Start of SELECTED TEXT
Help! My ex has taken all our super
Last week, my former partner accessed the SMSF bank account and transferred $100,000 to a personal super account at Australian Super and $10,000 to her personal bank account. At the time the total amount in the bank account was $110,042.02.
The account now has just $42.02 remaining and is unable to meet its financial obligations. What are my options in such circumstances?
– Greg
A: There are a number of options to deal with the complex set of issues raised in your question, says Stephen Bourke, a director of SuperSplitting, an internet-based superannuation law practice specialising in super and family law, and it is likely that some court action would be required.
However, the first thing you must do immediately is secure the superannuation interest now in Australian Super to avoid it being rolled over to another super fund. The easiest way to do so is by obtaining a flag order under the Family Law Act 1975.
Flag order
A flag order, says Bourke, is a unique type of order available only under the Family Law Act. There is no need to obtain the consent of the member before you get a flag order but you must tell the Australian Super trustee you are seeking this before the order is made.
The effect of a flag order, explains Bourke, is to impose an obligation on the trustee of Australian Super not to pay any money out of the member account until there is a further order made in relation to the superannuation.
Your former partner cannot then access the super covered by this order or roll it over to another fund but it can be accessed under compassionate or hardship grounds. So swift action is required.
A court injunction is an alternative and this can be wider than the flag order to prevent payments on compassionate and hardship grounds. Obtaining this will require evidence to convince the court these grounds should be included in the injunction.
Either way, it would secure the $100,000 of superannuation held in Australian Super until the rest of your complex set of issues are dealt with, says Bourke.
End of SELECTED TEXT
Start of DATA FOR ANALYSIS
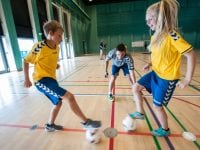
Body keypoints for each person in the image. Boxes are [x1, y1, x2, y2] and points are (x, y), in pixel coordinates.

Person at [129, 0, 196, 137]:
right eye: (146, 20)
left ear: (159, 18)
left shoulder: (172, 35)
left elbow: (190, 54)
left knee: (157, 107)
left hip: (167, 79)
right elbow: (157, 54)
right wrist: (151, 64)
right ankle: (140, 113)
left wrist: (187, 79)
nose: (147, 23)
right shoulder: (154, 36)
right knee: (135, 87)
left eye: (150, 20)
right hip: (156, 73)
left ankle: (165, 130)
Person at [23, 20, 101, 132]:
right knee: (69, 97)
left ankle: (50, 125)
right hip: (41, 80)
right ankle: (86, 122)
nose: (61, 38)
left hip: (51, 80)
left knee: (58, 103)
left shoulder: (56, 47)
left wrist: (56, 65)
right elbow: (26, 61)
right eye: (59, 35)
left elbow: (48, 60)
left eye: (62, 35)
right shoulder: (39, 46)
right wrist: (26, 79)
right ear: (50, 33)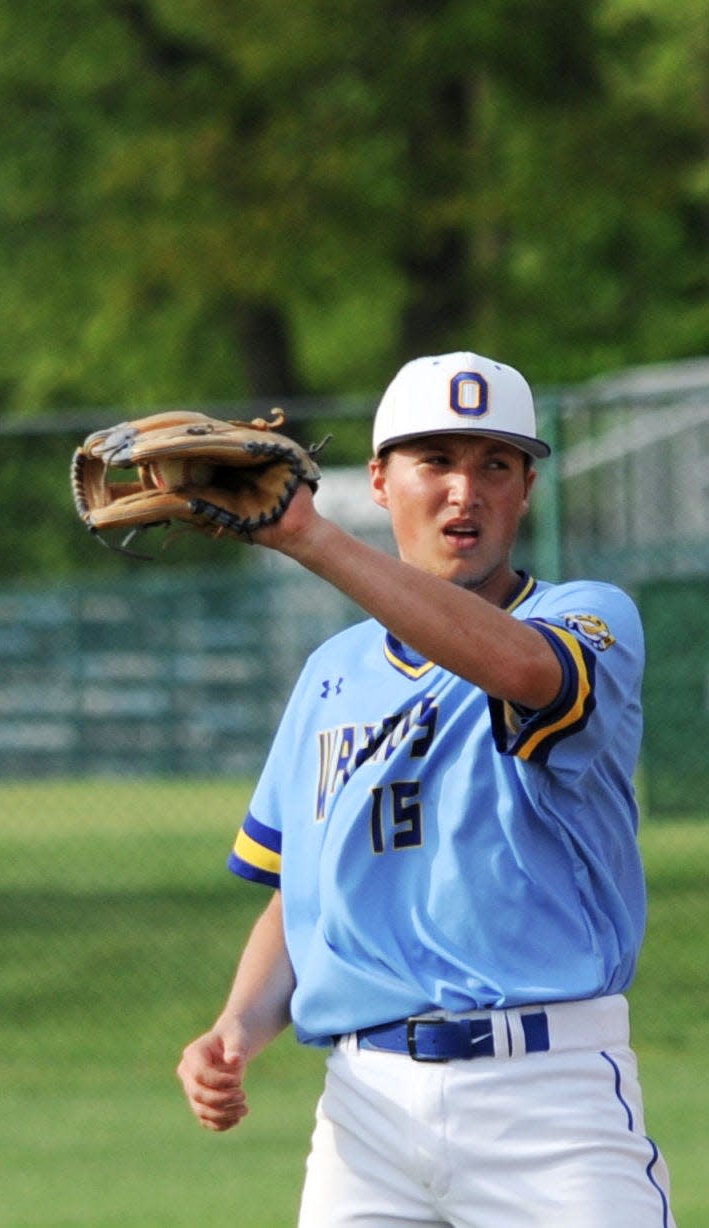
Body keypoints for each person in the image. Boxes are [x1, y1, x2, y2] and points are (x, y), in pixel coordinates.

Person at [177, 352, 676, 1228]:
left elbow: (523, 670)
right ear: (378, 480)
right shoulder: (331, 674)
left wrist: (312, 540)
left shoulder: (587, 618)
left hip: (547, 1098)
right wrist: (236, 1029)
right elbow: (306, 889)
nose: (464, 491)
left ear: (526, 488)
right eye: (434, 460)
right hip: (362, 1115)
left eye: (494, 464)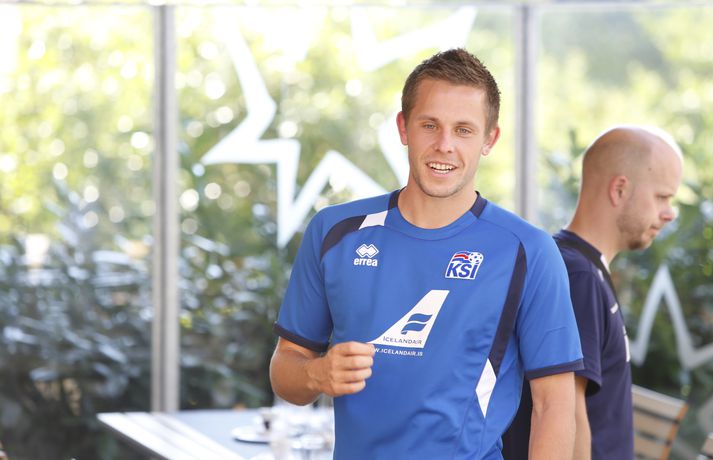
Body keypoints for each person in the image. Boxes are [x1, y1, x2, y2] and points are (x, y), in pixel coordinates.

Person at [269, 48, 583, 459]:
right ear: (404, 128)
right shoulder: (335, 232)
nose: (444, 145)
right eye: (429, 125)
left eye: (464, 130)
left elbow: (554, 405)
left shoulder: (528, 251)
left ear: (489, 139)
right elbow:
End of DATA FOR ANALYSIS
▶ THINGS TO DO
A: Answer the following from the superannuation column:
(i) How much did the former partner transfer to her personal bank account?
(ii) Under which Act is a flag order obtained?
(iii) On what grounds can the super covered by a flag order still be accessed?
B: Quote the part of the superannuation column that opens with the words containing "Help! My ex" and closes with "account was $110,042.02.".
Draw solely on the superannuation column for the answers.

▶ RESPONSES BY ITEM NUMBER
A:
(i) $10,000
(ii) The Family Law Act 1975
(iii) Compassionate or hardship grounds

B:
Help! My ex has taken all our super
Last week, my former partner accessed the SMSF bank account and transferred $100,000 to a personal super account at Australian Super and $10,000 to her personal bank account. At the time the total amount in the bank account was $110,042.02.